Sunday, February 20, 2011

Everybody Leaves

A lot has happened in the past 6 months or so. I have seen myself grow as a person and mature into an adult. I used to think that I knew better, that I was an adult. I've reached that stage in life, one of the first stages of change, where everything is not the same anymore. Those who are closest to me have moved on in their lives. They all left. I feel like I've been left alone, and that I missed my chance to move on with them.

I've learned to be independent. I used to have a lot of shoulders to lean on and now not so many. There are some things that I can't keep suppressed in me, but i can't share with anyone which drives me crazy. I thought I was over the whole over thinking everything and the endless sleepless nights where my mind won't take a break from rehearsing the past.

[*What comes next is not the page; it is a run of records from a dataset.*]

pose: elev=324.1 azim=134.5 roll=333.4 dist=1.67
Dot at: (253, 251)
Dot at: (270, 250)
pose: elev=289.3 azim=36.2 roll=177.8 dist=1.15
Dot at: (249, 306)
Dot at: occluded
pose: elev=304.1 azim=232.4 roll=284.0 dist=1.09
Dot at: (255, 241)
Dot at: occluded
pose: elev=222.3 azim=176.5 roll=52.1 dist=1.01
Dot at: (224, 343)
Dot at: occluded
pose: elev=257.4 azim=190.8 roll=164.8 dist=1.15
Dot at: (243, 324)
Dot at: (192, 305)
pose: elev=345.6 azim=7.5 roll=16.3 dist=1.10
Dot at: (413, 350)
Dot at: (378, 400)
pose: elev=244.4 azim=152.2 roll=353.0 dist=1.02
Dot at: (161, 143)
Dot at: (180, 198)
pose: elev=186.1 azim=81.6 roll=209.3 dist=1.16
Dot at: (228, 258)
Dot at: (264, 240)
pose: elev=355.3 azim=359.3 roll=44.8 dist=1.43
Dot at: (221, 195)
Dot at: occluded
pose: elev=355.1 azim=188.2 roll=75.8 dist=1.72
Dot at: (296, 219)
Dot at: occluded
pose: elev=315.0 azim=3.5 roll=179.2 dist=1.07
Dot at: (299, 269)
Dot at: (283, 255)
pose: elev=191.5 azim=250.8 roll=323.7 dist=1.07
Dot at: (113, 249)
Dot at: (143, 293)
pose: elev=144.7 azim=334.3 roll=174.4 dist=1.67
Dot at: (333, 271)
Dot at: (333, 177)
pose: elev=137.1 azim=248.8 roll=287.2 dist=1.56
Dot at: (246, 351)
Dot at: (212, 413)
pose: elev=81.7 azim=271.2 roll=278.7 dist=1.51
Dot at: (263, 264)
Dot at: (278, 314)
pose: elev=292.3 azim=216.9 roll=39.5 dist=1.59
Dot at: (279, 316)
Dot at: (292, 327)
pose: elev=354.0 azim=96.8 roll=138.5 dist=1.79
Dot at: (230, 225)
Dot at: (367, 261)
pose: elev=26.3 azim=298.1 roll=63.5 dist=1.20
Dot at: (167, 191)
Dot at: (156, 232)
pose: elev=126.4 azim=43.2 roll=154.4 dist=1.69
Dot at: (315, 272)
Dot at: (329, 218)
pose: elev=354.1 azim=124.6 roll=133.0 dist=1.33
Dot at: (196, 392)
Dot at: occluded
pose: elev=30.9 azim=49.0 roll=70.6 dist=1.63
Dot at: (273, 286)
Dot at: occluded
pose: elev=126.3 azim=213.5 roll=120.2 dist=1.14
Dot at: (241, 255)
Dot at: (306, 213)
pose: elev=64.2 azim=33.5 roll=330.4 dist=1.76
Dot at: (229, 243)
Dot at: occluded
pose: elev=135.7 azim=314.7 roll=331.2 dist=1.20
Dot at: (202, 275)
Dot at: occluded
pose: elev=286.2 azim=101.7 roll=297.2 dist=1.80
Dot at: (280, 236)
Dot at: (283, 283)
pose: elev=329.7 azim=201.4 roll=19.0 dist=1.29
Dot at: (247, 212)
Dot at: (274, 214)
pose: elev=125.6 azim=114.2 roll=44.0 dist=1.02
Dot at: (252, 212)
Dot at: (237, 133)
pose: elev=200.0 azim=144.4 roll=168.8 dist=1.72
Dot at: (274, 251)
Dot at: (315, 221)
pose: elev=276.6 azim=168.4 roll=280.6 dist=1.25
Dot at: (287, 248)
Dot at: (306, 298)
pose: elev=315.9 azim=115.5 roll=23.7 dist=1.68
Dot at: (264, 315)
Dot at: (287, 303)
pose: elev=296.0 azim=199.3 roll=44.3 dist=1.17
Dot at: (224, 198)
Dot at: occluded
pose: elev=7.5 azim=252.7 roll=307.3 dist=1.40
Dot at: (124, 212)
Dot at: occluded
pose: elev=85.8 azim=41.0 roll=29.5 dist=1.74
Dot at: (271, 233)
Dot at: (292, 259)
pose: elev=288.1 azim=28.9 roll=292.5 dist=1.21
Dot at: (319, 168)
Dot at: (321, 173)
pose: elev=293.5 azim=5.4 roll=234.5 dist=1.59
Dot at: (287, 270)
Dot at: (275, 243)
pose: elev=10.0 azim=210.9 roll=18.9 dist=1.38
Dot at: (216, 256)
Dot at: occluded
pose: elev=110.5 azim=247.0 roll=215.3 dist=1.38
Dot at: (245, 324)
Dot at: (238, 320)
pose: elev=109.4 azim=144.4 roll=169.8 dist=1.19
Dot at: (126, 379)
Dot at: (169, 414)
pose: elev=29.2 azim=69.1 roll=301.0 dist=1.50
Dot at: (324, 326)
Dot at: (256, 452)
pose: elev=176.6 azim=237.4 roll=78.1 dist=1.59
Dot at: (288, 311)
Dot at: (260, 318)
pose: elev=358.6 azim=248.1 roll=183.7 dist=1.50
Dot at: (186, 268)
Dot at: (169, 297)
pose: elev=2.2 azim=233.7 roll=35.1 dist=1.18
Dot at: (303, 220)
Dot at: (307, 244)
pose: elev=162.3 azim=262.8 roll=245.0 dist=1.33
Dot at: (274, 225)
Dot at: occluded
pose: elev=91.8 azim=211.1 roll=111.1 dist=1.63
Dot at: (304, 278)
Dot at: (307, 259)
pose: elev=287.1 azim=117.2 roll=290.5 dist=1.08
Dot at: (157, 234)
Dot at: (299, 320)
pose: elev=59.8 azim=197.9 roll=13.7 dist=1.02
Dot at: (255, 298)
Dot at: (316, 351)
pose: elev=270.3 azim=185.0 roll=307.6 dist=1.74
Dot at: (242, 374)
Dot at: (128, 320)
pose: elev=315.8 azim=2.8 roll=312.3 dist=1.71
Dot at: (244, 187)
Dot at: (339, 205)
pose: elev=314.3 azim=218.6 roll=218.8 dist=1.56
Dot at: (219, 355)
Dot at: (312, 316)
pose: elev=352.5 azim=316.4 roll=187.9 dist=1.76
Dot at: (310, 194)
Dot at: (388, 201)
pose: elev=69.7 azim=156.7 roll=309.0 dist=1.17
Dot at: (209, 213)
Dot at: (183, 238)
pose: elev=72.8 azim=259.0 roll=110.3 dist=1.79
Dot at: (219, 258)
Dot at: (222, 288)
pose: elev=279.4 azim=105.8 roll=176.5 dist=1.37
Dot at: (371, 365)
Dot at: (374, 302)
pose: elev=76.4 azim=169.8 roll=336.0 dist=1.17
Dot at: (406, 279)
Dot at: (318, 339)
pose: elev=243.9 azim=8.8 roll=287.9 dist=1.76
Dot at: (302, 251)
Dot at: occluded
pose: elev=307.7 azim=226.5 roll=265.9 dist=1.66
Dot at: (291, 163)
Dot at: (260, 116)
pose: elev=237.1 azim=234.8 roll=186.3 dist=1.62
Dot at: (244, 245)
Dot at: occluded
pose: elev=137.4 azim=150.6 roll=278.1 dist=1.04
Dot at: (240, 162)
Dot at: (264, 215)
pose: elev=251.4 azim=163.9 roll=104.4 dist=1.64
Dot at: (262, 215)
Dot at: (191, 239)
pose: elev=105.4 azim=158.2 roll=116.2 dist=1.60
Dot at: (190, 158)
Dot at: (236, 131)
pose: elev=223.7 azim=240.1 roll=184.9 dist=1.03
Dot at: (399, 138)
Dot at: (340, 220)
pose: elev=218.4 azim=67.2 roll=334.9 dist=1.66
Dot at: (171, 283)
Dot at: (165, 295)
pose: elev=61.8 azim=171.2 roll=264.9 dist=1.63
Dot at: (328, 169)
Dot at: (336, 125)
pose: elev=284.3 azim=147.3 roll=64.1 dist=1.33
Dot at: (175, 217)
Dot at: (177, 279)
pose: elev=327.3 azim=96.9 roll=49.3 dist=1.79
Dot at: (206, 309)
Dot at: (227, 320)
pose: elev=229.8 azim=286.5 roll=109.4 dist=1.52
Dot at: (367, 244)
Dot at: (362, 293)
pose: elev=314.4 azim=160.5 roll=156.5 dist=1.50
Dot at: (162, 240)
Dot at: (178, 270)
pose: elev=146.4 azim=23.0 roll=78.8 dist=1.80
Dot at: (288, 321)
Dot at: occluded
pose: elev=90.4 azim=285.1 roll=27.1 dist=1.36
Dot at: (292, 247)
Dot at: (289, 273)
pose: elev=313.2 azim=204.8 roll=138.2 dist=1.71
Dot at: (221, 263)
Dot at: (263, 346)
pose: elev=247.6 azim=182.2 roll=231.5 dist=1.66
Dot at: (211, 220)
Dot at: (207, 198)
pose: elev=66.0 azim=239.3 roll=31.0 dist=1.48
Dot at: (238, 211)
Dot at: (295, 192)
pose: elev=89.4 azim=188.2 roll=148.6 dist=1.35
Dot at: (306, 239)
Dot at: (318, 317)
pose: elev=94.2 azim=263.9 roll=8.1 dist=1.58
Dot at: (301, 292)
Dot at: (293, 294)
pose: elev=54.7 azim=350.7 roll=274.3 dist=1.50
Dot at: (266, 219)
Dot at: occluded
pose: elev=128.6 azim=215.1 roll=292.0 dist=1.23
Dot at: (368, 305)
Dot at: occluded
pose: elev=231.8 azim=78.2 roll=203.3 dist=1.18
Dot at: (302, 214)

It's true when they say that the past follows you everywhere, no matter how far you try to run away from it, it will catch up to you. I made some mistakes in the past, things that I can't take back, things that I regret. I thought that I had made my peace with it but it seems as if I didn't.

I want to start over, from the beginning. I wan't to leave this place, go live in my own utopian town, have my own rules, my own society, and no judgments.

I've considered leaving, and I think that I will. Maybe I'll find what I'm looking for if I do. I need to get away from here, it's too crowded and suffocating. I really just need to get away on my own and clear my head.